The number of corporate bankruptcies in the first three months of 2023 is dangerously close to a 13-year high.

The combined impact of the pandemic, inflation and rising borrowing costs is having a devastating impact on businesses in England and Wales.

The result was 5,747 corporate bankruptcies, up 18% from the same period last year, and close to 5,969 filed bankruptcies in the last quarter of 2022, the highest number since mid-2009.

The number of creditor voluntary liquidations (CVLs) has also remained close to the highest quarterly level in Bankruptcy Service data since the 1960s. Forced liquidations have also increased.

The real estate crisis hit builders hard: in March 2023, they accounted for 18 percent of all bankruptcies, with 405 builders going bankrupt.

Bankruptcy experts said companies are struggling to get funding and repay loans due to inflation and high interest rates, while many clients are cutting back on spending due to the difficult overall economic outlook.

A similar picture emerges from the latest data for Scotland, where corporate bankruptcies hit an 11-year high.

The number of corporate bankruptcies rose to 1,132 from 2022 to 2023, an increase of almost a third (32.6 percent) from the previous year. The total for 2022-2023 is almost a fifth (19.4 percent) higher than before the pandemic: 948 bankruptcies were registered in 2019-2020.

Samantha Keen, president of the Association of Bankruptcy Professionals, said: “The significant increase in corporate bankruptcies compared to last year is once again due to voluntary liquidation by creditors, not bailouts.”

According to the agency, the number of people who took a breath from their debt problems also grew by more than a third compared to last year.
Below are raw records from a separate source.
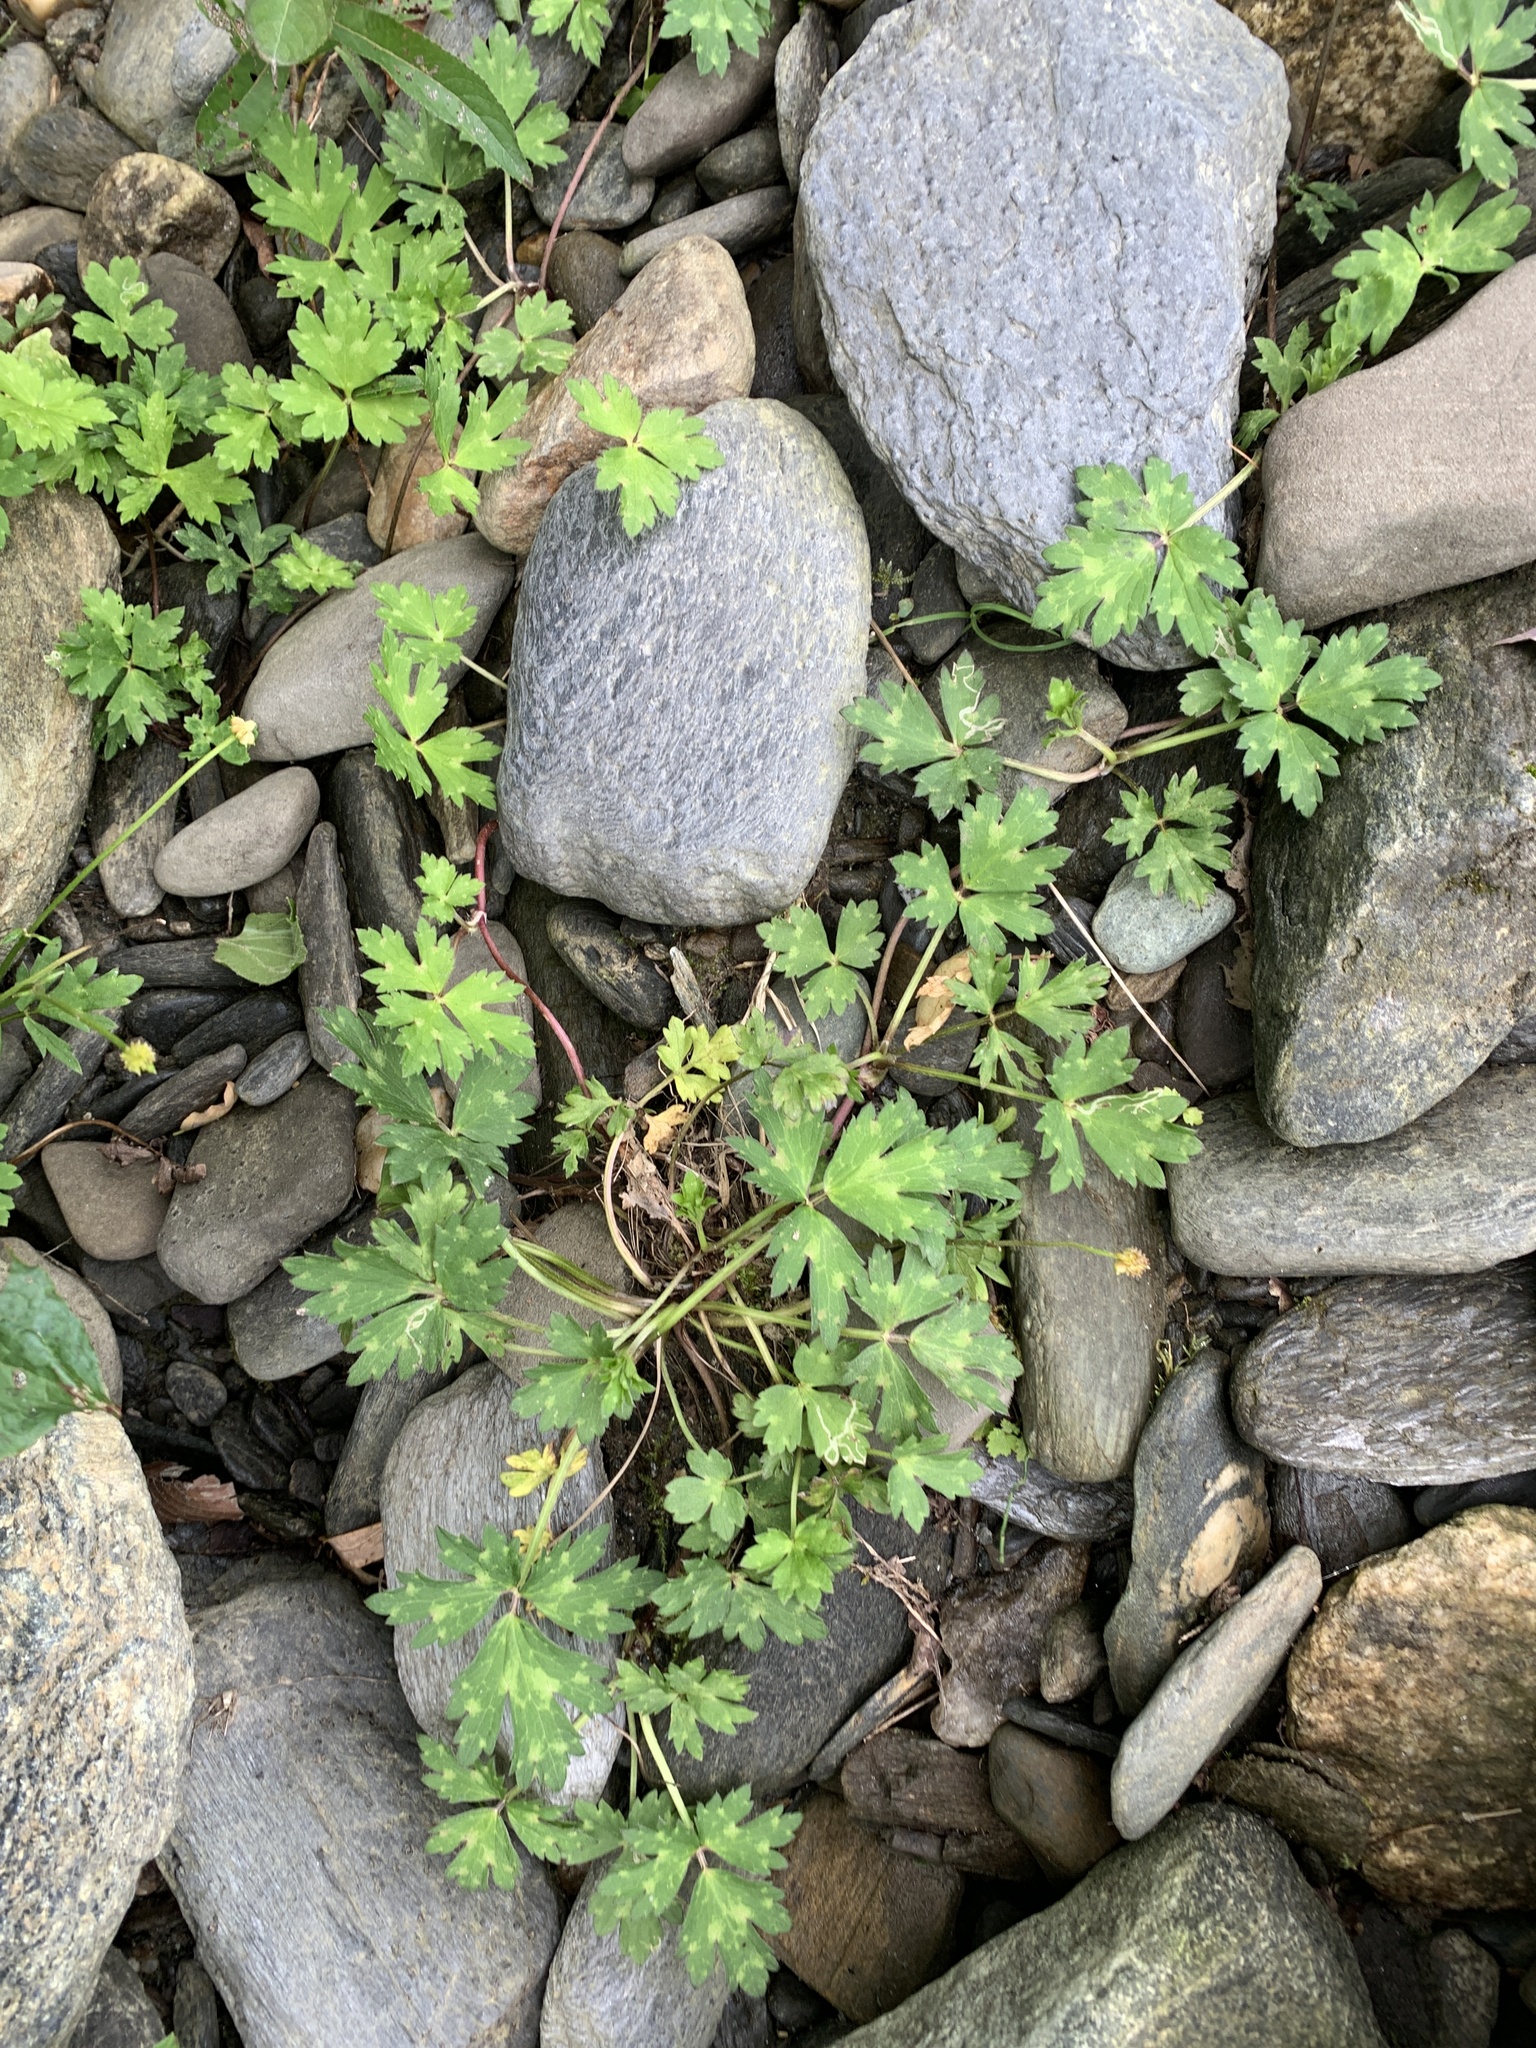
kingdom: Plantae
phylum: Tracheophyta
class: Magnoliopsida
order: Ranunculales
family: Ranunculaceae
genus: Ranunculus
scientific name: Ranunculus repens
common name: Creeping buttercup
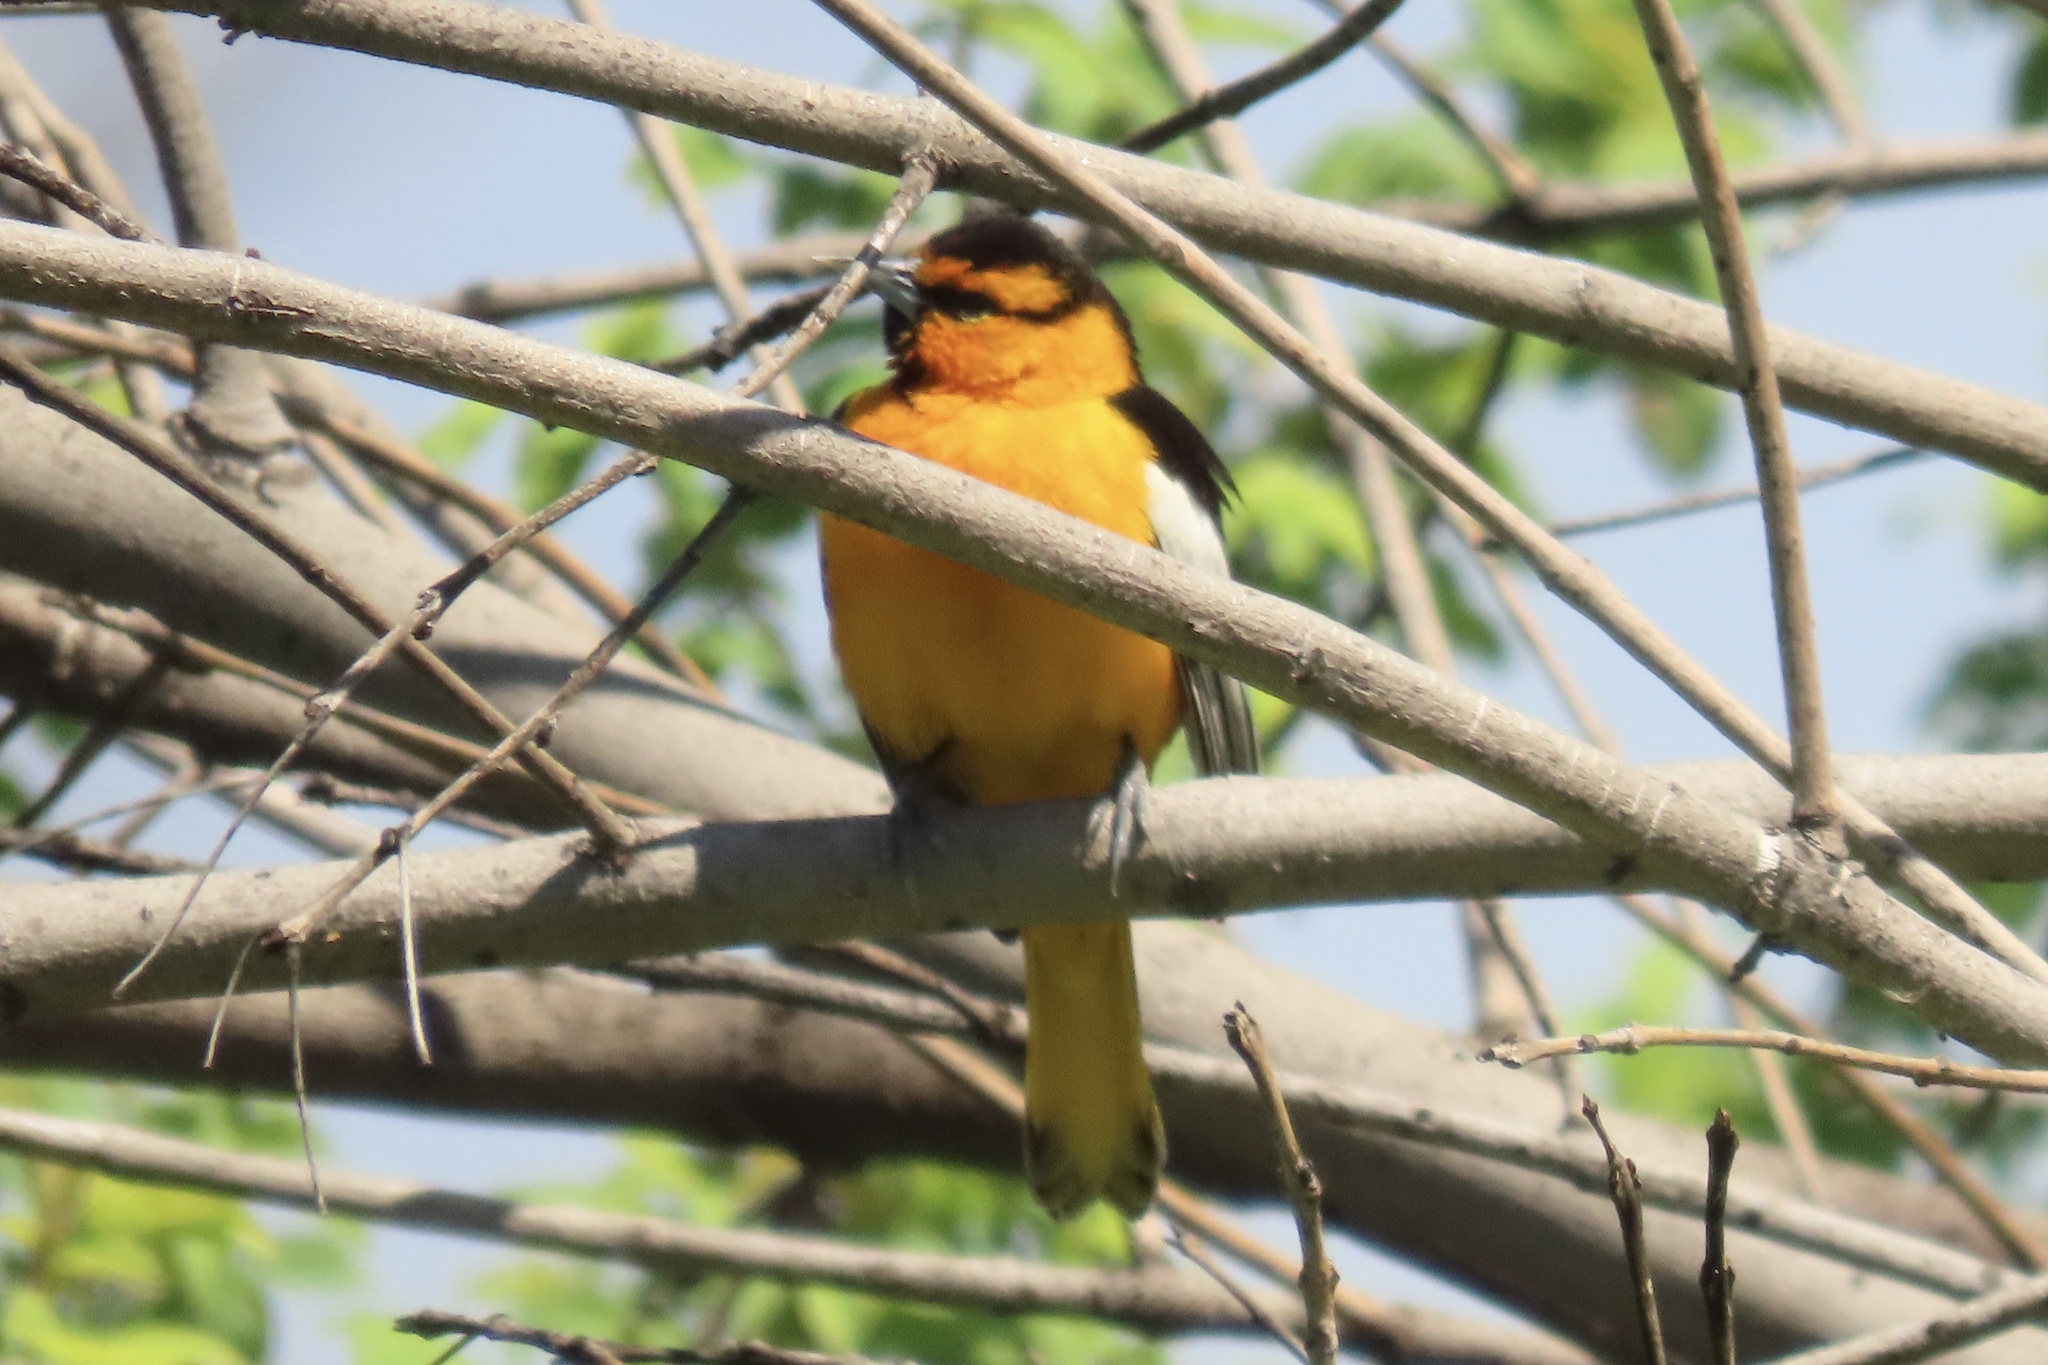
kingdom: Animalia
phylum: Chordata
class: Aves
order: Passeriformes
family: Icteridae
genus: Icterus
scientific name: Icterus bullockii
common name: Bullock's oriole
The system protects people from their creditors for 60 days, freezes most interest and penalties, and suspends enforcement actions.

The spike in respite bookings, 409 of them for mental health reasons, may explain why the number of people who became financially insolvent in the first quarter of this year was 2 percent lower than in the last quarter of 2022.

The 29,017 individual bankruptcies registered in the last three months are also 9 percent lower than in the same quarter of the previous year. Individual Voluntary Arrangements (IVAs) – debt agreements with creditors to pay all or part of the amounts owed account for 70 percent, while debt forgiveness is 24 percent and bankruptcy is 6 percent.

Nicky Fisher, president of bankruptcy trading organization R3, said: “Money is at the forefront, and energy and food prices, and the current and future state of the economy, continue to be a concern.”

“We have also seen household lending increase, with more and more people using credit to pay their bills. It is clear that people choose this path, but it is not viable.”